Base Rate rise ‘leads to early benefits for some savers’

Savers with the Nationwide, the TSB, the Yorkshire Building Society and the Skipton are set to be among the first to benefit from the rise in Base Rates.

According to the Yorkshire, all savers on variable rate accounts will receive the full increase of 0.25%, and the same will apply to the Yorkshire’s two other building societies - the Chelsea and Norwich & Peterborough.

The Nationwide has already promised to increase rates by 0.25% for all those who received a cut in August 2016, and savers with the TSB will see a rise of 0.15%. The Skipton said savings rates would rise by the full 0.25% from 5th December, while savers in the building society’s cash Lifetime ISA will see the rate go up from 0.5% to 0.75% on the same date.

Bank of England Governor Mark Carney said he expects all providers to increase returns for savers after the Bank’s Base Rate was increased from 0.25% to 0.5% - representing the first rise in 10 years. He said: “Banks did pass on the cuts to their depositors, and we expect competition to push it in the other direction. Obviously we will watch it closely.”

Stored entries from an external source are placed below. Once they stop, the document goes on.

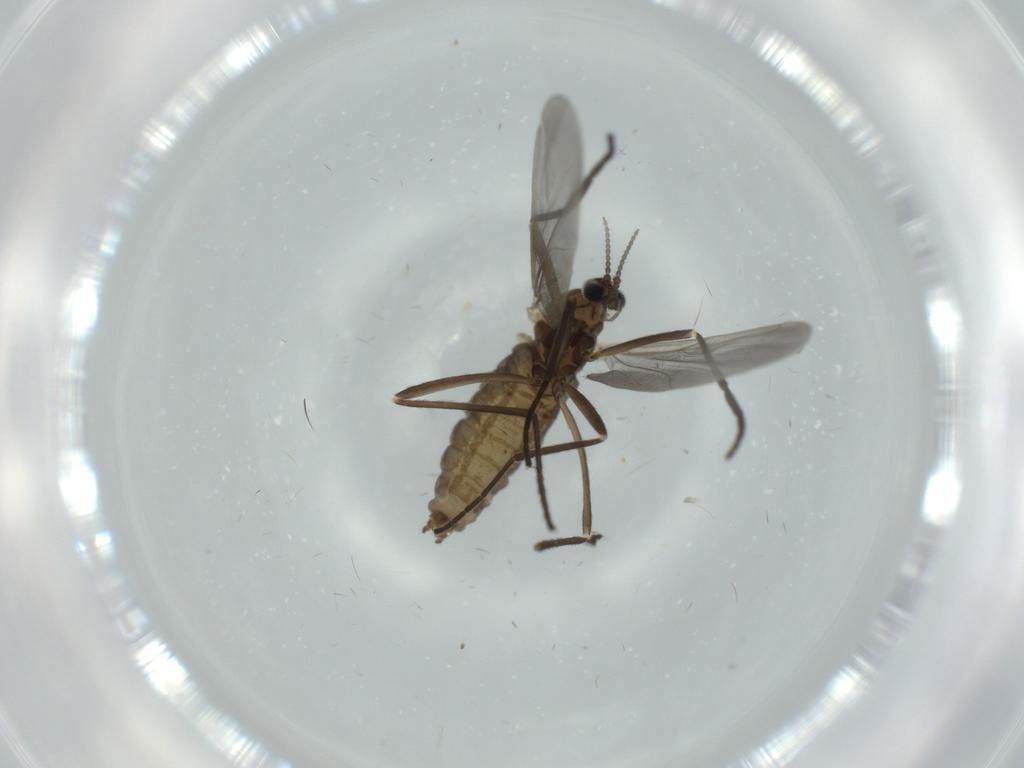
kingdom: Animalia
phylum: Arthropoda
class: Insecta
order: Diptera
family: Cecidomyiidae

UK house prices ‘continuing to rise’

House prices in the UK have risen strongly and will continue on a path of growth in the coming months. This is according to Halifax, which said house prices increased by 4.5% in October, up from 4% in September, representing the fastest rise since February.

The lender pointed to cheap mortgages and high employment rates, which have continued to support house prices in recent months. It said that last week’s rise in Base Rates was also unlikely to dampen the market.

It brings the average price of a UK house to a new record high of £225,826.

Russell Galley, Managing Director of Halifax Community Bank, said: “We do not anticipate the Base Rate rise will be a barrier to buying a house.”

150,000 voluntary living wage staff set for pay rise

More than 150,000 workers whose employers are signed up to the voluntary living wage rate are set to get a pay rise. The voluntary rate will rise by 45p to £10.20 an hour for individuals living in London, and 30p to £8.75 across the rest of the UK.

Around 3,600 businesses are currently signed up to the scheme, which is separate to the National Living Wage and National Minimum Wage, including Google and IKEA. The scheme is currently promoted by the Living Wage Foundation campaign group.

The National Living Wage, introduced in April 2016 for employees aged 25 and above, is currently set at £7.50 an hour. Those under 25 are still paid the lower National Minimum Wage.

Living Wage Foundation Director Katherine Chapman said: “In-work poverty is today’s story [...] The new living wage rates will bring relief for thousands of UK workers being squeezed by stagnant wages and rising inflation.”

Paradise Papers reveal tax haven secrets of super wealthy

A leak of financial documents has revealed how powerful and super wealthy individuals secretly invest vast amounts of their estate in offshore tax havens. The so-called Paradise Papers contain 13.4 million documents, mostly deriving from one leading firm in offshore finance.

Obtained by German newspaper Suddeutsche Zeitung, the Paradise Papers follow last year’s Panama Papers leak, which exposed a number of high-profile politicians, multinationals, celebrities and high-net-worth individuals using a number of complex structures of trusts, foundations and shell companies to protect their money from tax officials.

While the vast majority of the transactions involve no legal wrongdoing, the German publication has called in the International Consortium of Investigative Journalists to oversee an investigation into the dealings.

The Paradise Papers showed that around £10 million of the Queen’s private money was invested offshore, having been put into funds in the Cayman Islands and Bermuda by the Duchy of Lancaster, which provides the Queen with an income and handles investments for her £500 million private estate.